CPU-assisted GPGPU on fused CPU-GPU architectures

  • Authors:
  • Yi Yang;Ping Xiang;Mike Mantor;Huiyang Zhou

  • Affiliations:
  • Department of Electrical and Computer Engineering, North Carolina State University;Department of Electrical and Computer Engineering, North Carolina State University;Graphics Products Group, Advanced Micro Devices;Department of Electrical and Computer Engineering, North Carolina State University

  • Venue:
  • HPCA '12 Proceedings of the 2012 IEEE 18th International Symposium on High-Performance Computer Architecture
  • Year:
  • 2012

Quantified Score

Hi-index 0.00

Visualization

Abstract

This paper presents a novel approach to utilize the CPU resource to facilitate the execution of GPGPU programs on fused CPU-GPU architectures.
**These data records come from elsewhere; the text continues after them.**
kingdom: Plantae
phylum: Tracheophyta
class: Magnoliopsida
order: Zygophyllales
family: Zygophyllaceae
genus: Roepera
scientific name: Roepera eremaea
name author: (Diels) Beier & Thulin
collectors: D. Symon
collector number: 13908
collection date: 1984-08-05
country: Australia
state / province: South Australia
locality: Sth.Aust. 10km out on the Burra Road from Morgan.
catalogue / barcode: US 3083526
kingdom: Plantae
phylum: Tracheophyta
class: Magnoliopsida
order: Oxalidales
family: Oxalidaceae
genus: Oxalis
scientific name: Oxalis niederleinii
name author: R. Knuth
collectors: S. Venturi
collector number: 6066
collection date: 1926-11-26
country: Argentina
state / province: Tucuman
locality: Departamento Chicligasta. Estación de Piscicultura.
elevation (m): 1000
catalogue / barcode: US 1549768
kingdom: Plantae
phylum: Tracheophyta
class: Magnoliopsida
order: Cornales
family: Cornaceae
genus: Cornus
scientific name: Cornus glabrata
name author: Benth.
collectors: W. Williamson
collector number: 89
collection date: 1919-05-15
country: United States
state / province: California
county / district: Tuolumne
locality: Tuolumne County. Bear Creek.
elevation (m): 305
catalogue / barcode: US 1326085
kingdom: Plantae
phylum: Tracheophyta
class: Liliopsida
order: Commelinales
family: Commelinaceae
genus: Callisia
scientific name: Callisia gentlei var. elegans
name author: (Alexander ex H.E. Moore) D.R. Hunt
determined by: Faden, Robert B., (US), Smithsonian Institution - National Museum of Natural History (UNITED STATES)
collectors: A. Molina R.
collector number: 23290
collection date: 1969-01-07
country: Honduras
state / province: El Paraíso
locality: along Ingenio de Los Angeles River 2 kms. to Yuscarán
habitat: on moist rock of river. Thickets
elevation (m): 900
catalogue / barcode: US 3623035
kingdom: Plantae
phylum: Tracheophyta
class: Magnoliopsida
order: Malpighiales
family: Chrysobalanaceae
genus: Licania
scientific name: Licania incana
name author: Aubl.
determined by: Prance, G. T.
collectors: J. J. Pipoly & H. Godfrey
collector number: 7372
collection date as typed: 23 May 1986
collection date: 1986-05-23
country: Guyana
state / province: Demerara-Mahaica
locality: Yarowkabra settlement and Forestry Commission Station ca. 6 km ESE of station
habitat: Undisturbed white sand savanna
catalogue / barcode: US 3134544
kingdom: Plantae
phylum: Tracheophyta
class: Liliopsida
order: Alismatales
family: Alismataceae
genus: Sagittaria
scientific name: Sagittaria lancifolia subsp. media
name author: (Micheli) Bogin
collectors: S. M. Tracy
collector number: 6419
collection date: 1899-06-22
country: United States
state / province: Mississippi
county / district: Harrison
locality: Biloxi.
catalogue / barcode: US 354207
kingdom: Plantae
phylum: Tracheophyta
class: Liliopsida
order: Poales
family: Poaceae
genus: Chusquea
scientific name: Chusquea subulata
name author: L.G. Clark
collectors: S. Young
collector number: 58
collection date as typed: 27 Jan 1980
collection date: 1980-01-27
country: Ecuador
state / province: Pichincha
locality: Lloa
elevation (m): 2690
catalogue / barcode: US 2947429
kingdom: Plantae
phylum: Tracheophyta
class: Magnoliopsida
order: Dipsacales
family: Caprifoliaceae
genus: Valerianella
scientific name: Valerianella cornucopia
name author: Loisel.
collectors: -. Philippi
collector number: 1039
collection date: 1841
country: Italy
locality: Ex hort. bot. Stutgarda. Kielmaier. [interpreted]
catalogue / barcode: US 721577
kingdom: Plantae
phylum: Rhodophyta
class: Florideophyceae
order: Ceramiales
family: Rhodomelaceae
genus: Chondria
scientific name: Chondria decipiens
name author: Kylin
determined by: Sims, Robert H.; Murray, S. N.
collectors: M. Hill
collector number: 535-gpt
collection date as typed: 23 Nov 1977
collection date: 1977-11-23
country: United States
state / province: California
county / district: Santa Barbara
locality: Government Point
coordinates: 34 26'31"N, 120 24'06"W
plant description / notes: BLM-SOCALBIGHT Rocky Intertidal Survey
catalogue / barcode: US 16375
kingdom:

In our model of fused architectures, the GPU and the CPU are integrated on the same die and share the on-chip L3 cache and off-chip memory, similar to the latest Intel Sandy Bridge and AMD accelerated processing unit (APU) platforms. In our proposed CPU-assisted GPGPU, after the CPU launches a GPU program, it executes a pre-execution program, which is generated automatically from the GPU kernel using our proposed compiler algorithms and contains memory access instructions of the GPU kernel for multiple thread-blocks. The CPU pre-execution program runs ahead of GPU threads because (1) the CPU pre-execution thread only contains memory fetch instructions from GPU kernels and not floating-point computations, and (2) the CPU runs at higher frequencies and exploits higher degrees of instruction-level parallelism than GPU scalar cores. We also leverage the prefetcher at the L2-cache on the CPU side to increase the memory traffic from CPU. As a result, the memory accesses of GPU threads hit in the L3 cache and their latency can be drastically reduced. Since our pre-execution is directly controlled by user-level applications, it enjoys both high accuracy and flexibility. Our experiments on a set of benchmarks show that our proposed pre-execution improves the performance by up to 113% and 21.4% on average.